[Source data]
######

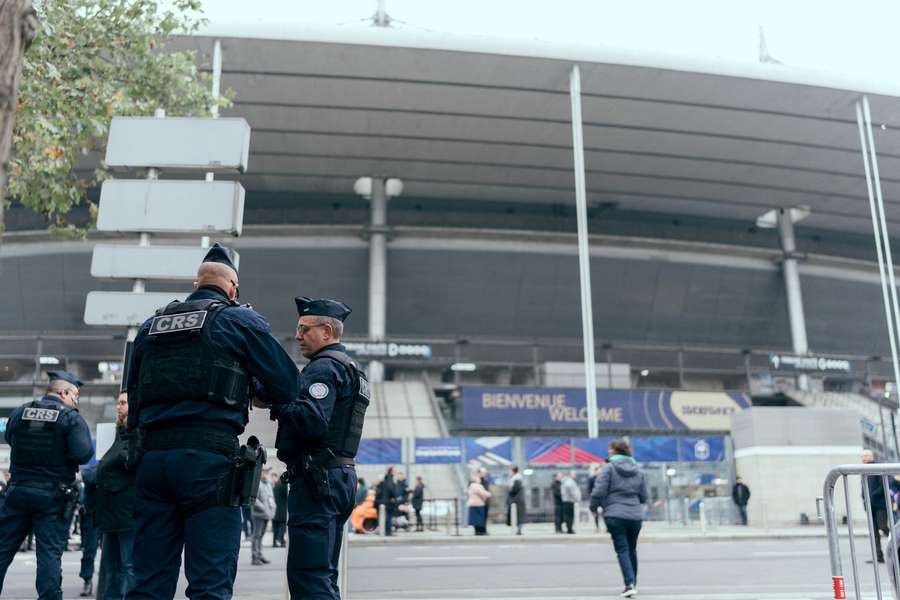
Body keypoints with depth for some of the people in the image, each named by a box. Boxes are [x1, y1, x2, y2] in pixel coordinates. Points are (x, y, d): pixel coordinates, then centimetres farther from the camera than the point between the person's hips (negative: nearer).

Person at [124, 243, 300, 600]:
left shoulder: (150, 326, 18)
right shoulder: (242, 320, 4)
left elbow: (133, 394, 21)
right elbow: (287, 385, 2)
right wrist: (253, 389, 21)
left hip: (151, 456, 5)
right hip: (210, 458, -5)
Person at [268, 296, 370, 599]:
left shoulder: (324, 368, -10)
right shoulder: (351, 369, 22)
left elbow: (313, 421, -24)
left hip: (317, 478, -11)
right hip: (341, 477, 11)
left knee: (307, 575, -9)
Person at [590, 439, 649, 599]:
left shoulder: (609, 468, -5)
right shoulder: (638, 470, 10)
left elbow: (599, 491, -11)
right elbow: (644, 496, 11)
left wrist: (594, 507, 6)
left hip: (615, 515, -5)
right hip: (635, 516, 5)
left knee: (622, 550, -3)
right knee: (632, 549, 18)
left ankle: (630, 584, -16)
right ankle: (633, 584, 27)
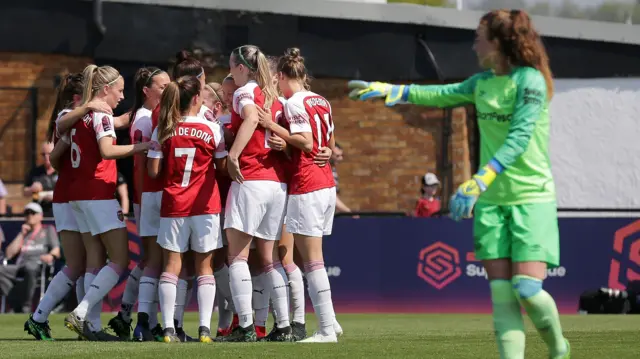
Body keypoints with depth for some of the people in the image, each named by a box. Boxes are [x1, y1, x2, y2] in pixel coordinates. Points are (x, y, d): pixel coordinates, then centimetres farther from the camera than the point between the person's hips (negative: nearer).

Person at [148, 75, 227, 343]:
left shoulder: (162, 131, -1)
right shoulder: (212, 129, -5)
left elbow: (153, 171, -1)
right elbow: (222, 166, 1)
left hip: (173, 205, 1)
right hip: (205, 205, -1)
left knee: (171, 265, 4)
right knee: (204, 266, 6)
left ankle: (168, 328, -5)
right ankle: (205, 328, -3)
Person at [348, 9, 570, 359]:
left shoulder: (530, 80, -12)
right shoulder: (483, 83, 11)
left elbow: (519, 138, -22)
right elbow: (441, 94, 22)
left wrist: (479, 182, -31)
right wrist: (388, 90, 11)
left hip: (531, 199, -6)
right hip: (492, 201, 6)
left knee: (527, 289, -13)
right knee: (501, 294, -4)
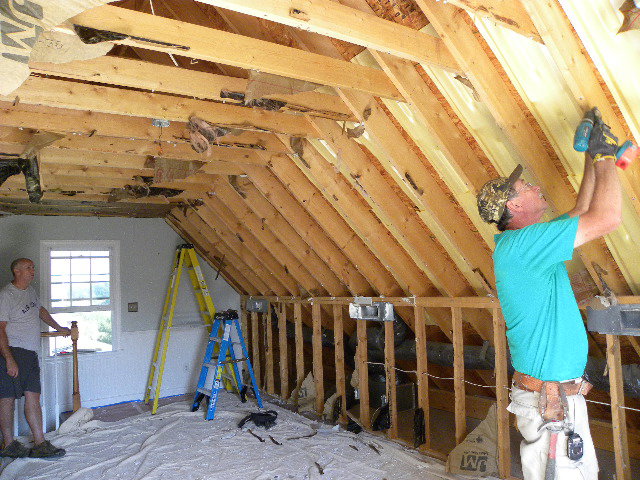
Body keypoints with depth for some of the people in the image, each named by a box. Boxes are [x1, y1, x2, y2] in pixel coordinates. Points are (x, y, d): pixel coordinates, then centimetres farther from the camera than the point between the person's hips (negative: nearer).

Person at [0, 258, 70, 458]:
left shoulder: (30, 291, 15)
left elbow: (40, 310, 34)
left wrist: (58, 328, 43)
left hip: (30, 354, 8)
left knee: (33, 396, 5)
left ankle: (40, 444, 7)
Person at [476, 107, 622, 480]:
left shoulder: (526, 244, 10)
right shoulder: (520, 244, -21)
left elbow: (581, 214, 22)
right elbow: (607, 218, -23)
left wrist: (593, 160, 18)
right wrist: (605, 156, -9)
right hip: (551, 403, -10)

######

Change every "Person at" to "Subject at" and give all the rows again with nothing else altered. Leave the pictures out of your answer.

**Solution to this task:**
Body keypoints with depth for some of the people in the image, each named by a box. Boxes are [x1, y1, x2, y2] in pixel coordinates. Points are (x, y, d): pixel coordinates, then centimetres farther from the camera than the point between the person's hips (negative: nearer).

Subject at [124, 243, 300, 600]:
left shoulder: (150, 326, 18)
right shoulder: (242, 320, 4)
left elbow: (133, 394, 21)
right elbow: (287, 385, 2)
right wrist: (253, 389, 21)
left hip: (151, 456, 5)
right hip: (210, 458, -5)
Subject at [268, 296, 370, 599]:
left shoulder: (324, 368, -10)
right shoulder: (351, 369, 22)
left elbow: (313, 421, -24)
left hip: (317, 478, -11)
right hip: (341, 477, 11)
left knee: (307, 575, -9)
Subject at [590, 439, 649, 599]:
left shoulder: (609, 468, -5)
right shoulder: (638, 470, 10)
left elbow: (599, 491, -11)
right elbow: (644, 496, 11)
left wrist: (594, 507, 6)
left hip: (615, 515, -5)
right hip: (635, 516, 5)
left knee: (622, 550, -3)
right knee: (632, 549, 18)
left ankle: (630, 584, -16)
right ankle: (633, 584, 27)
Body keypoints with depth for some of the people in the image, each named by a box. Boxes are [x1, y1, x2, y2] in pixel coordinates. Points are (x, y, d): pixel coordinates, then centimetres farther from the camera than the point between the person's hips (negative: nearer).

Subject at [148, 75, 227, 343]:
left shoulder: (162, 131, -1)
right shoulder: (212, 129, -5)
left elbow: (153, 171, -1)
right elbow: (222, 166, 1)
left hip: (173, 205, 1)
right hip: (205, 205, -1)
left knee: (171, 265, 4)
right knee: (204, 266, 6)
left ankle: (168, 328, -5)
right ankle: (205, 328, -3)
Subject at [348, 9, 570, 359]:
left shoulder: (530, 80, -12)
right shoulder: (483, 83, 11)
left elbow: (519, 138, -22)
right elbow: (441, 94, 22)
left wrist: (479, 182, -31)
right wrist: (388, 90, 11)
left hip: (531, 199, -6)
right hip: (492, 201, 6)
left knee: (527, 289, -13)
right knee: (501, 294, -4)
Body keypoints with depth for some of the people in the image, each named by a box. Boxes are [x1, y1, x2, y2] in pixel coordinates. Points are (x, y, d): pixel coordinates, then centimetres farther from the camera than the point between the person's hips (negative: nearer).

Subject at [0, 258, 70, 458]:
left shoulder: (30, 291, 15)
left elbow: (40, 310, 34)
left wrist: (58, 328, 43)
left hip: (30, 354, 8)
left knee: (33, 396, 5)
left ankle: (40, 444, 7)
Subject at [476, 107, 622, 480]:
left shoulder: (526, 244, 10)
right shoulder: (520, 244, -21)
left elbow: (581, 214, 22)
right elbow: (607, 218, -23)
left wrist: (593, 160, 18)
right wrist: (605, 156, -9)
right hip: (551, 403, -10)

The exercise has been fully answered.